Based on this study, we believe that, when MF is suspected and diagnosis cannot be made on clinical manifestations, regular histopathologic examination, and immunohistochemistry, TCR gene rearrangement is a valuable diagnostic adjunct. The detection of clonal TCR-γ gene rearrangement is recommended and the analysis of TCR-β rearrangement can be performedalong with TCR-γ rearrangement for a few difficult cases.

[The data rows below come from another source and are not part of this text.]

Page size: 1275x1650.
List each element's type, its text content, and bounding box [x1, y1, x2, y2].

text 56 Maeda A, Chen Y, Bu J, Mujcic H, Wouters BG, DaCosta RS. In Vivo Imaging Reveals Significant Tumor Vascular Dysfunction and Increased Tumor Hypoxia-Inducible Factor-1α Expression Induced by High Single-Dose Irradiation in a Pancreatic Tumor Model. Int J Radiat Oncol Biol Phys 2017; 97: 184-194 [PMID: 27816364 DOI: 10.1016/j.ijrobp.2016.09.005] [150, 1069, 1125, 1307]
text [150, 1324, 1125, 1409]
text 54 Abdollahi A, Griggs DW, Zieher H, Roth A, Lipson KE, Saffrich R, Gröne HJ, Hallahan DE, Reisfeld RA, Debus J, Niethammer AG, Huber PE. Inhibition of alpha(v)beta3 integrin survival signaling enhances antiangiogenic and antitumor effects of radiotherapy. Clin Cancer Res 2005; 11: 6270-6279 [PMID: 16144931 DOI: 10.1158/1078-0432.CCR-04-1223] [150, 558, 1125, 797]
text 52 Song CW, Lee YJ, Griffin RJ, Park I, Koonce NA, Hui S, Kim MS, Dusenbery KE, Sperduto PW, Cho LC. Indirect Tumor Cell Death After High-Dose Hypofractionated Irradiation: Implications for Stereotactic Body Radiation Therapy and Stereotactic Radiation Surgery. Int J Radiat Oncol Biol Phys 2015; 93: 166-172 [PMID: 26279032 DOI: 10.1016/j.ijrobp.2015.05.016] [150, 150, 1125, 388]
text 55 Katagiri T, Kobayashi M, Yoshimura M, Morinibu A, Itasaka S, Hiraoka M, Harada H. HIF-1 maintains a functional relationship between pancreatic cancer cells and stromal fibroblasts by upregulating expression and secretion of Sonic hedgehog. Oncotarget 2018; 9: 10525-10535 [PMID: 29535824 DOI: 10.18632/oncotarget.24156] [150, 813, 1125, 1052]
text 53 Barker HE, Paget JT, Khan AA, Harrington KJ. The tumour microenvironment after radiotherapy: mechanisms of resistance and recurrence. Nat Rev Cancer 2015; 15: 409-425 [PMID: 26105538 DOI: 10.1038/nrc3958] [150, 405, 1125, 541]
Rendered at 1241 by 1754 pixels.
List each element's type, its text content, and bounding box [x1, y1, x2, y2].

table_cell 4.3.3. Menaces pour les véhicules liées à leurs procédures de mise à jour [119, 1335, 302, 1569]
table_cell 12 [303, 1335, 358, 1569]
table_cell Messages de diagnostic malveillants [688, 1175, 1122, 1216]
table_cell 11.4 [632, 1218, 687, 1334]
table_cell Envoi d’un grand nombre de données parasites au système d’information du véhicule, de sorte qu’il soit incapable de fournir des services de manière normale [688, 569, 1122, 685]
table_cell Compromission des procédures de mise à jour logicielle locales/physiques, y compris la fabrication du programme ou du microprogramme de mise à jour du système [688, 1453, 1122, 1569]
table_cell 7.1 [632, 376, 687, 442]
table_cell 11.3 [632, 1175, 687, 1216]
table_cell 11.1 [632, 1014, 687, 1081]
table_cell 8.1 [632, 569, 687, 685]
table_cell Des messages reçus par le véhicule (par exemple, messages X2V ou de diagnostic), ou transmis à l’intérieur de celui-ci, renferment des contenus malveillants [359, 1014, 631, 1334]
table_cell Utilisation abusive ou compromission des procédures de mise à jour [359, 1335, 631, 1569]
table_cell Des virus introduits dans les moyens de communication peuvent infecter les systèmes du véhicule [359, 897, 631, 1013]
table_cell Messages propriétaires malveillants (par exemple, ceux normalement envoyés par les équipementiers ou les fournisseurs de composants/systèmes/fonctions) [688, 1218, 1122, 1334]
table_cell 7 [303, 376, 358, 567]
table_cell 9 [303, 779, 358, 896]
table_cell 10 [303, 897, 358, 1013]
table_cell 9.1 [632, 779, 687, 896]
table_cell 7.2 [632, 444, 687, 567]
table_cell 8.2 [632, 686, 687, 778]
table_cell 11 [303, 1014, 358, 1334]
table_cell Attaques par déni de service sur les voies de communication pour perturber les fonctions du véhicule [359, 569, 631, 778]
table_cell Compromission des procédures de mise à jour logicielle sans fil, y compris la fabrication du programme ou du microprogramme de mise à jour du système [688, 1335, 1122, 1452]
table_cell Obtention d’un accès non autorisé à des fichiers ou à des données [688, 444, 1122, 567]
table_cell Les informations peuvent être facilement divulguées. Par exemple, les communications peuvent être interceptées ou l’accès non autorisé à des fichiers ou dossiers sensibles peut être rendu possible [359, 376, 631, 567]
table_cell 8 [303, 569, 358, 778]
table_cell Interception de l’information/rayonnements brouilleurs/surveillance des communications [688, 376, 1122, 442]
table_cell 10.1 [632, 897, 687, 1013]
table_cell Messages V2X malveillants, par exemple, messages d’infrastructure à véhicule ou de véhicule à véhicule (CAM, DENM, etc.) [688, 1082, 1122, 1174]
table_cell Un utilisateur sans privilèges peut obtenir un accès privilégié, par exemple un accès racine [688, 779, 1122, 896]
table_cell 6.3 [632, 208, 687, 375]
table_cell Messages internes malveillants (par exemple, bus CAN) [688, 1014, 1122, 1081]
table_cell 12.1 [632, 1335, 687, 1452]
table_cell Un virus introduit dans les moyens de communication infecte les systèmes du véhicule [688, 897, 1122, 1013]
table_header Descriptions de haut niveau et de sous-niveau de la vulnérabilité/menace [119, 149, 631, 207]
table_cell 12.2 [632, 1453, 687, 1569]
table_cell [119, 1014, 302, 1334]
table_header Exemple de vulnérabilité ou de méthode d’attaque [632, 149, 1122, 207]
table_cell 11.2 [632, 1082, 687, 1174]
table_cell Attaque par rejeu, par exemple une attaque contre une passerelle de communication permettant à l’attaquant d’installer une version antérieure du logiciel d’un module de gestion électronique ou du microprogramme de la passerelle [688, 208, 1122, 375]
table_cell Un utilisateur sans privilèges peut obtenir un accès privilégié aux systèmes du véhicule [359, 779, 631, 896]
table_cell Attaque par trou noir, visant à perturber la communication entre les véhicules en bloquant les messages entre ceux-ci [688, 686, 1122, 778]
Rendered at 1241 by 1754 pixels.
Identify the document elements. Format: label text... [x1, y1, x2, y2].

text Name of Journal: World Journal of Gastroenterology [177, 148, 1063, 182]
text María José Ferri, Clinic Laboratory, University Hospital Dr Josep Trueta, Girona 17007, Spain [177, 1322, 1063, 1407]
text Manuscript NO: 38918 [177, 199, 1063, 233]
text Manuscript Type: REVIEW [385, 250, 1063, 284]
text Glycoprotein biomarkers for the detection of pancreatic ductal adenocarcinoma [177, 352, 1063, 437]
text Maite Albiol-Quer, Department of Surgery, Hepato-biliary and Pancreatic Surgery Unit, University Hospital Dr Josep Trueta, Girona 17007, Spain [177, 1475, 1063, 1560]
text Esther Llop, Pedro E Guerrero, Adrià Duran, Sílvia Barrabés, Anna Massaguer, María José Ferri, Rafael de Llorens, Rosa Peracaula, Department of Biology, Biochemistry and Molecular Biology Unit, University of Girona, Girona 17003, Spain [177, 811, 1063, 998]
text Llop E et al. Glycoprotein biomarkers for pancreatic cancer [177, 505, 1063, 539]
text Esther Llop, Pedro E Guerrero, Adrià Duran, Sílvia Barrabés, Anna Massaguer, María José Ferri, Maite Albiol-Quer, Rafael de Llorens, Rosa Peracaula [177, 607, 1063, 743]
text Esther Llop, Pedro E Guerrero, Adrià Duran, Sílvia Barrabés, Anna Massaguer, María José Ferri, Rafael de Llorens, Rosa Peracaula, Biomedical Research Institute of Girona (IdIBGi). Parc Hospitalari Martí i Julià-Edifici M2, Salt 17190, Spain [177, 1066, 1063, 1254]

However, it must be noted that gene rearrangement of antigen receptor is not involved in the malignant transformation of lymphocytes. These two processes occur independently. In general, gene rearrangement occurs before tumor transformation. On one side, clonally proliferating tumor cells harbor the same antigen gene rearrangement (monoclonality), whereas each T or B cell from benign lesions carries a unique type of gene rearrangement (polyclonality). Therefore, in theory, the genetic rearrangement analysis of antigen receptor gene is helpful to distinguish proliferating lymphoma and reactive lesions. On the other side, due to the independence of each other, the occurrence of clonal gene rearrangement does not indicate a malignant lesions, because some benign or reactive inflammatory lesions may also have clonal rearrangement. For example, clonal gene rearrangements could be detected in benign monoclonal γ-globulin disease, acute smallpox-like moss-like rash, other skin inflammatory diseases, and immune deficiency disease with severe Epstein-Barr virus infection [19]. Conversely, the lack of monoclonal gene rearrangement is not equivalent to benign lesions. In many conditions, such as the low coverage of primers, the absence of a tested gene rearrangement in the tumor genome, DNA degradation in the sample, and the number of tumor cells below the detection sensitivity threshold, clonal gene rearrangement may not be detected. Therefore, the early diagnosis of MF must be based on pathologic changes, with immunohistochemistry and gene rearrangement analysis as important adjunct diagnostic tools. For some suspected cases with no clonal gene rearrangement, long-term follow-up and multiple pathologic examinations should be done to confirm the diagnosis[20].